[Task item]
Exactly transcribe the line that holds "Figure 3. Top-view" and every remaining line of the records, up to and including the final one, with nothing else.
Top of Exercise data
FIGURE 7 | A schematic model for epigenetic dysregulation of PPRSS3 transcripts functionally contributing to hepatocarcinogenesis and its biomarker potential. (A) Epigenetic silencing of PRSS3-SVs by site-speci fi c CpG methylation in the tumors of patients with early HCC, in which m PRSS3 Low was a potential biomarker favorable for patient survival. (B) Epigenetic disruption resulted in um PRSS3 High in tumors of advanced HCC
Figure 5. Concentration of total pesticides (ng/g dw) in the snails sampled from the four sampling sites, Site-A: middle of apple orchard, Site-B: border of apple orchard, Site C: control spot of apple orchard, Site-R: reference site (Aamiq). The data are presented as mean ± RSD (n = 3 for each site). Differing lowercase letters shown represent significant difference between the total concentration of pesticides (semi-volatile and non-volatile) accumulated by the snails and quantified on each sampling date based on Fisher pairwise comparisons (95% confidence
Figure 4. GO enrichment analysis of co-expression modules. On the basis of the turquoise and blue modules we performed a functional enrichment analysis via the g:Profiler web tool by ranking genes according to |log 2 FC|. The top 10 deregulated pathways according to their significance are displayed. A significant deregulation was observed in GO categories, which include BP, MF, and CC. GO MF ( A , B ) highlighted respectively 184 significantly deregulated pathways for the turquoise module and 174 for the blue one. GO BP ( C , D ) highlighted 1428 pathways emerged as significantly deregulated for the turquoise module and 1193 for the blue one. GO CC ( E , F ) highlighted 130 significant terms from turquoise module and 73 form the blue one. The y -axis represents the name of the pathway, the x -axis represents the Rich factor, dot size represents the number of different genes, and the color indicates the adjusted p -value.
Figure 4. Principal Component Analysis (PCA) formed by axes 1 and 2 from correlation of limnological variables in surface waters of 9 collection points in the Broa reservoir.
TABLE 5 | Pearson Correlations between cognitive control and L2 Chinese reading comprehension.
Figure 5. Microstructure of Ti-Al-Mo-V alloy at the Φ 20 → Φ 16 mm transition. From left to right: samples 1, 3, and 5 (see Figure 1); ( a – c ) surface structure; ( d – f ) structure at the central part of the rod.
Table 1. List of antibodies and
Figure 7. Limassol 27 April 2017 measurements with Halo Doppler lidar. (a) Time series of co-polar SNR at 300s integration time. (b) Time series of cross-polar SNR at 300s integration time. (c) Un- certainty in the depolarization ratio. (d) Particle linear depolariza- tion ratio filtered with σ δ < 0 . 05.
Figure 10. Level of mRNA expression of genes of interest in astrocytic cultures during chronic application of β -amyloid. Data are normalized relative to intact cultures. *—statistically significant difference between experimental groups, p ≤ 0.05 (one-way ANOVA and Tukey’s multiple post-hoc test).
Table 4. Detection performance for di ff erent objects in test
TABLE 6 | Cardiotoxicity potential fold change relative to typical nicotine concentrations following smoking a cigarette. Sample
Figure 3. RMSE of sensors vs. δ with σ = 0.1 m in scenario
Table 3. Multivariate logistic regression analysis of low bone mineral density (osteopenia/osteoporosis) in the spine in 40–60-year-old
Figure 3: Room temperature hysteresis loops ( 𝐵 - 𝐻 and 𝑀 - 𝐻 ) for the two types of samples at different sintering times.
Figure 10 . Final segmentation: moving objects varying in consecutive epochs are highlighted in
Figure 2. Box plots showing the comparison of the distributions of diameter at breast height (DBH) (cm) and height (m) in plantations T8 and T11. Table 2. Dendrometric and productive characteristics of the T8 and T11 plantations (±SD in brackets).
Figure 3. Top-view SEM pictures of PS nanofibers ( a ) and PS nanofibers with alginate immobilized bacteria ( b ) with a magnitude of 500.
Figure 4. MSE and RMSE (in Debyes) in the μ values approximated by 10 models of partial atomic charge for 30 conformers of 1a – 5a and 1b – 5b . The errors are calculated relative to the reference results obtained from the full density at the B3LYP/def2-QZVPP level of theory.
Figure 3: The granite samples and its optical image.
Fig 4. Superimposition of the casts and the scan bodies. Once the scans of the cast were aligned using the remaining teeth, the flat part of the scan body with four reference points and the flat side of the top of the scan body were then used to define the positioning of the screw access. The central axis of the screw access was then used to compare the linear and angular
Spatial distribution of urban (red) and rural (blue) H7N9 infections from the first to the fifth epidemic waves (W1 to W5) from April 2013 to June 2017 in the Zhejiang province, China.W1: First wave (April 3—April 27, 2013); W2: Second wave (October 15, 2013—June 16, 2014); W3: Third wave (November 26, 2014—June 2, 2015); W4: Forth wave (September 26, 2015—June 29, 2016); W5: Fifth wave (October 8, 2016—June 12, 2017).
Bottom of Exercise data
[Completed exercise]
Figure 3. Top-view SEM pictures of PS nanofibers ( a ) and PS nanofibers with alginate immobilized bacteria ( b ) with a magnitude of 500.
Figure 4. MSE and RMSE (in Debyes) in the μ values approximated by 10 models of partial atomic charge for 30 conformers of 1a – 5a and 1b – 5b . The errors are calculated relative to the reference results obtained from the full density at the B3LYP/def2-QZVPP level of theory.
Figure 3: The granite samples and its optical image.
Fig 4. Superimposition of the casts and the scan bodies. Once the scans of the cast were aligned using the remaining teeth, the flat part of the scan body with four reference points and the flat side of the top of the scan body were then used to define the positioning of the screw access. The central axis of the screw access was then used to compare the linear and angular
Spatial distribution of urban (red) and rural (blue) H7N9 infections from the first to the fifth epidemic waves (W1 to W5) from April 2013 to June 2017 in the Zhejiang province, China.W1: First wave (April 3—April 27, 2013); W2: Second wave (October 15, 2013—June 16, 2014); W3: Third wave (November 26, 2014—June 2, 2015); W4: Forth wave (September 26, 2015—June 29, 2016); W5: Fifth wave (October 8, 2016—June 12, 2017).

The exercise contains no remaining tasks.